Items listed in a dataset:
_ _ _
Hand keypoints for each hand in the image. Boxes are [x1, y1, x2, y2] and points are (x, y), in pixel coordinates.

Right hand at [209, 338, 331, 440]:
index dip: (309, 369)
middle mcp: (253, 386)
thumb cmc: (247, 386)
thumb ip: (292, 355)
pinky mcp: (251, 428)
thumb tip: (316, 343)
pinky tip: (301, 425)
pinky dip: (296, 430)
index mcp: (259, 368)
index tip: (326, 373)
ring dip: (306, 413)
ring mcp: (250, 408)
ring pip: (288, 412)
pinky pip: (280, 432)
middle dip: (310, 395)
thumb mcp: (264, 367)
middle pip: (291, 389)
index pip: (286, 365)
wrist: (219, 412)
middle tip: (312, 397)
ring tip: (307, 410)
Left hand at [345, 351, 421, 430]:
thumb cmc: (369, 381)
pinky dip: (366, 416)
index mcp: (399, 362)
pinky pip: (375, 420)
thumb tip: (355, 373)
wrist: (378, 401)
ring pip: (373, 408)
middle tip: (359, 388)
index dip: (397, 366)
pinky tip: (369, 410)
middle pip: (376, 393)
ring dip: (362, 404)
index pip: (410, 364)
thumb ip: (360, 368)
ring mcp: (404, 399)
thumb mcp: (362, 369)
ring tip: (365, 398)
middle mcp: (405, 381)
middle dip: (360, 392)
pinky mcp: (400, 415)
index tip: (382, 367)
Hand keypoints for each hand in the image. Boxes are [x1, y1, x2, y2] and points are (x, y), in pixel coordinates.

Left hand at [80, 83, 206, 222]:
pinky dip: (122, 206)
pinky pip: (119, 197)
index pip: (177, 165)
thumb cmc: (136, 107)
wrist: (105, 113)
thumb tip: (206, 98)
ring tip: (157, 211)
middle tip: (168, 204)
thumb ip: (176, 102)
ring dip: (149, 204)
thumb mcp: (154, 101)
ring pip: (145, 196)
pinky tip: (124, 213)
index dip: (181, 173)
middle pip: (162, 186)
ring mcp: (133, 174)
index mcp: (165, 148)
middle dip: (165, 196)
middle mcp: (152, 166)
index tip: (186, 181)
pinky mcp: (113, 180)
_ _ _
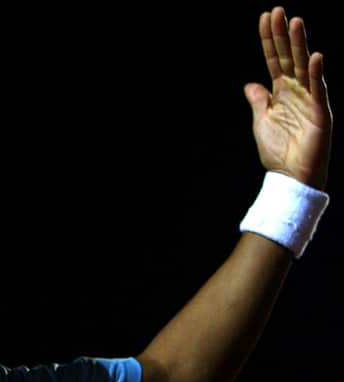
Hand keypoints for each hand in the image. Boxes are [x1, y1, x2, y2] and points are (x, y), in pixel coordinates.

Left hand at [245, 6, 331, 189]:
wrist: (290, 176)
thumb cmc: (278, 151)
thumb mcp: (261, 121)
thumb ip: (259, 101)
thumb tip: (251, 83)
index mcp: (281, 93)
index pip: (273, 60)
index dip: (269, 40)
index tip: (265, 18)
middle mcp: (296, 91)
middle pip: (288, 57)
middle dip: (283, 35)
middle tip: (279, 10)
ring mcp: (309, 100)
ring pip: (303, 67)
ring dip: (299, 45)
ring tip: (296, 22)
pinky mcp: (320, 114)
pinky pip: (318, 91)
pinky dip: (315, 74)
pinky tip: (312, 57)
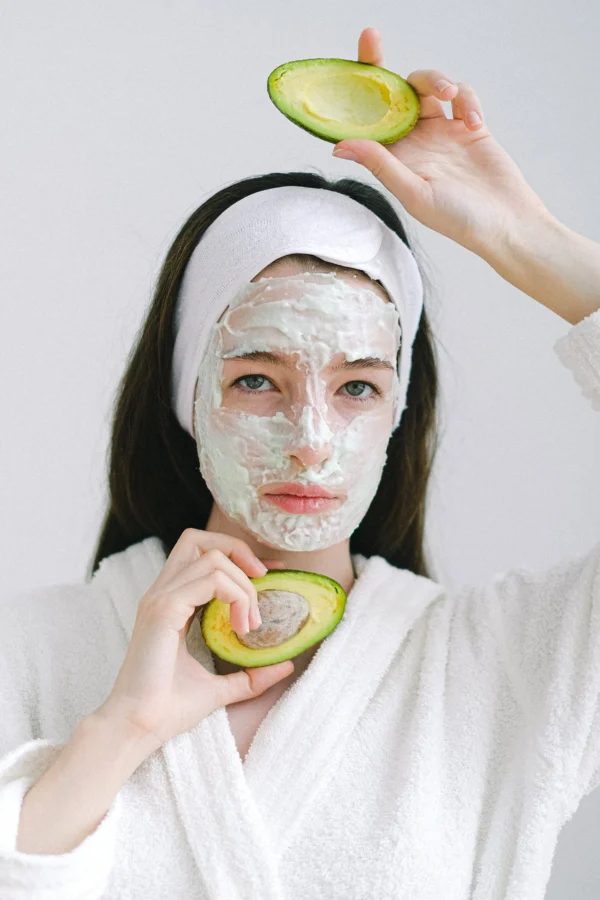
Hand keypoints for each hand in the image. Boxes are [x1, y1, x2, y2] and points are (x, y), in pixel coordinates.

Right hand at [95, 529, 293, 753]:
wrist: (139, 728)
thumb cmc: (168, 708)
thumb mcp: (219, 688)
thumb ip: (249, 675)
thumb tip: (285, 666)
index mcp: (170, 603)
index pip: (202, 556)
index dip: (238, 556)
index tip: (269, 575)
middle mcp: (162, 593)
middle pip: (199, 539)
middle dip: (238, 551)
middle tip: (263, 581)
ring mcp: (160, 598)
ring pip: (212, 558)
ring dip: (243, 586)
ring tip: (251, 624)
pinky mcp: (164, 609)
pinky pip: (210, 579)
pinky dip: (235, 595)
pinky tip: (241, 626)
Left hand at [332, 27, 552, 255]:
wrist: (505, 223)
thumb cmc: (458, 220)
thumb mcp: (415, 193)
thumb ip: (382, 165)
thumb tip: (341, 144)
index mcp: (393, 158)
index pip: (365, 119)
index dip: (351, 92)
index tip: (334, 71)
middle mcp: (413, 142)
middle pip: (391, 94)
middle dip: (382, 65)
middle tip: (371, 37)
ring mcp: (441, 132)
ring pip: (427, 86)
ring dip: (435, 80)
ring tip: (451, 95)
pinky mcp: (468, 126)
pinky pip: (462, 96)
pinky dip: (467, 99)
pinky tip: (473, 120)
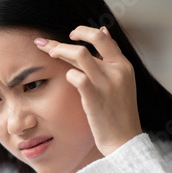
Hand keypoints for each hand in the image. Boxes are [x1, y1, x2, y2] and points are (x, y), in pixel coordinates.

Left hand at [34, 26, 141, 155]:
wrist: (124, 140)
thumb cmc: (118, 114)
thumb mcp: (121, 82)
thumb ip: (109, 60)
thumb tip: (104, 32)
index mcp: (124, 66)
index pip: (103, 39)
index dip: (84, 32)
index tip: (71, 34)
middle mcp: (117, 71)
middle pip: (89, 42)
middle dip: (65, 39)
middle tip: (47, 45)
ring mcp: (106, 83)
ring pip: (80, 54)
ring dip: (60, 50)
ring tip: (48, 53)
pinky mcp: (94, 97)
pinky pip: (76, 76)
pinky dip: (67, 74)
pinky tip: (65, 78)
_ _ _
TASK ITEM: Return every line above that contains the word "wrist".

EXERCISE OUTPUT:
wrist: (219, 412)
wrist: (378, 401)
wrist: (105, 113)
wrist: (290, 176)
wrist: (139, 728)
wrist: (505, 223)
wrist: (124, 140)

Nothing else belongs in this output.